When: May 25, 2010 • Where: Dakota • Who: Tia Fuller, saxophones; Shamie Royston, piano; Luques Curtis, bass; Rudy Royston, drums

Thursday, July 10, 2008

Sean Jones and DownBeat's Rising Stars

When: Thursday, June 26, 2008 • Where: Orchestra HallWho: Sean Jones, curator and trumpet; Jason Koransky, host; Jeremy Pelt, trumpet and flugelhorn; Greg Osby, saxophone; Marcus Strickland, saxophone, Wycliffe Gordon, trombone; Dave Stryker, guitar; Dan Nimmer, piano; Luques Curtis, bass; Obed Calvaire, drums



Koransky, editor of DownBeat magazine,
introduces an all-star line-up with a five-horn frontline. I’m happy even before the music starts. Jones takes the first solo, Osby the second, Pelt the third while the rest of the musicians lay down a bed of sound for the soloists to jump up and down on.

Stryker’s “24 for Elvin” leads into an arrangement by Pelt of “Mack the Knife” that’s smooth as steel. A tune by Strickland (twin brother to Ravi Coltrane’s drummer E.J.) called “Sesame Street” is not the familiar Toots version. Strickland’s arrangement of “Over the Rainbow” makes an old song sound fresh. Everything we are hearing tonight, Jones tells us, was composed or arranged by one of the musicians on stage.



The music is wonderful, the musicians are stellar (these are all guys I would go to see in NYC), but the sound is murky and indistinct. At times I can’t even hear the rhythm section (piano, bass, drums). Is it the hall? I hope not, given the quantity (and quality) of jazz coming to Orchestra Hall within the next year. But this isn’t the first time I’ve felt the sound in the big box left something to be desired.

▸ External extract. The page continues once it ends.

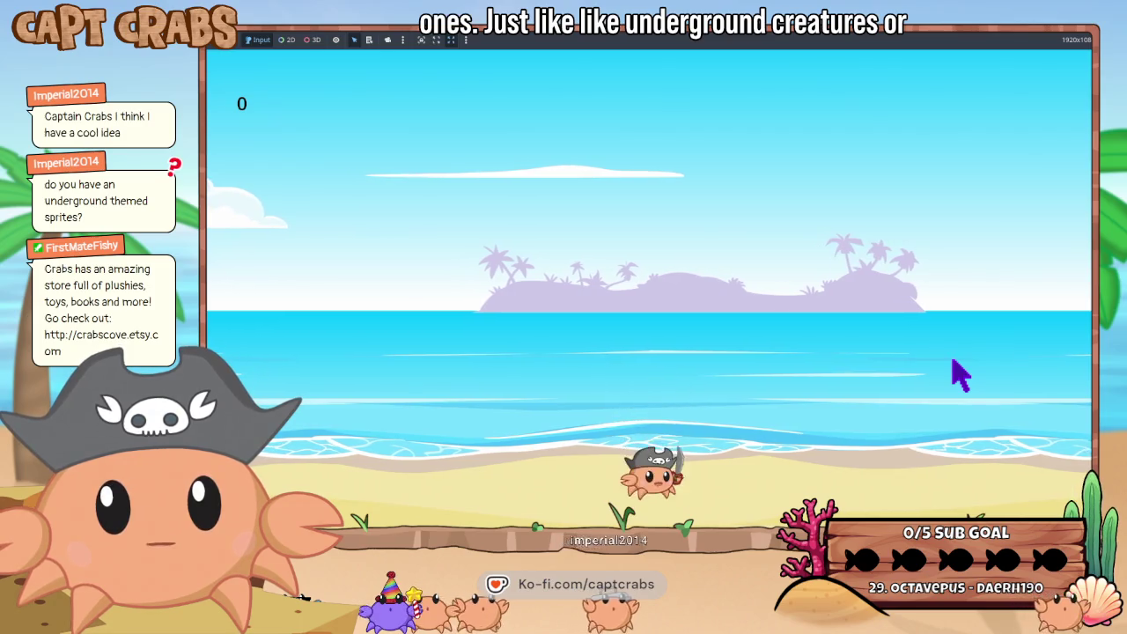
pyautogui.press('space')
pyautogui.press('space')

The second set kicks things up a notch. On Osby’s “Next Time Not,” Gordon’s trombone is double-muted and has a conversation with itself. The ballad of the evening, Ellington’s “In a Sentimental Mood,” is a knockout. It begins with a lovely solo of improvised thoughts by Jones, whose horn then climbs the six short steps to the high note:



The rhythm section comes in on the start of the second measure to set the beat, Pelt steps up with his flugelhorn, and suddenly I can hear every note each musician plays. Have we stumbled on the perfect jazz configuration for this hall—the quintet? Toward the end, during his closing solo, Pelt leans back and points his horn up and sends the sound into the farthest corners, like golden ribbons. Calvaire adds a roll with his mallets and they’re done. Perfection.



A final tune by Stryker is fast and tight; the drums are fierce and the horns ride up and down together. In the time-honored jazz tradition, the drummer takes a solo and the band goes out with a bang.

Earlier Jones took a moment to thank Lilly Schwartz, Orchestra Hall’s director of pops and presentations, for “having the vision to bring a group like this into a hall like this. It happens a lot in Europe but not here, and it’s about time, don’t you think?”

Photos by John Whiting. He was there as the official (if unpaid) Orchestra Hall photographer, and one of his photos was published in the September issue of DownBeat magazine. Yay John!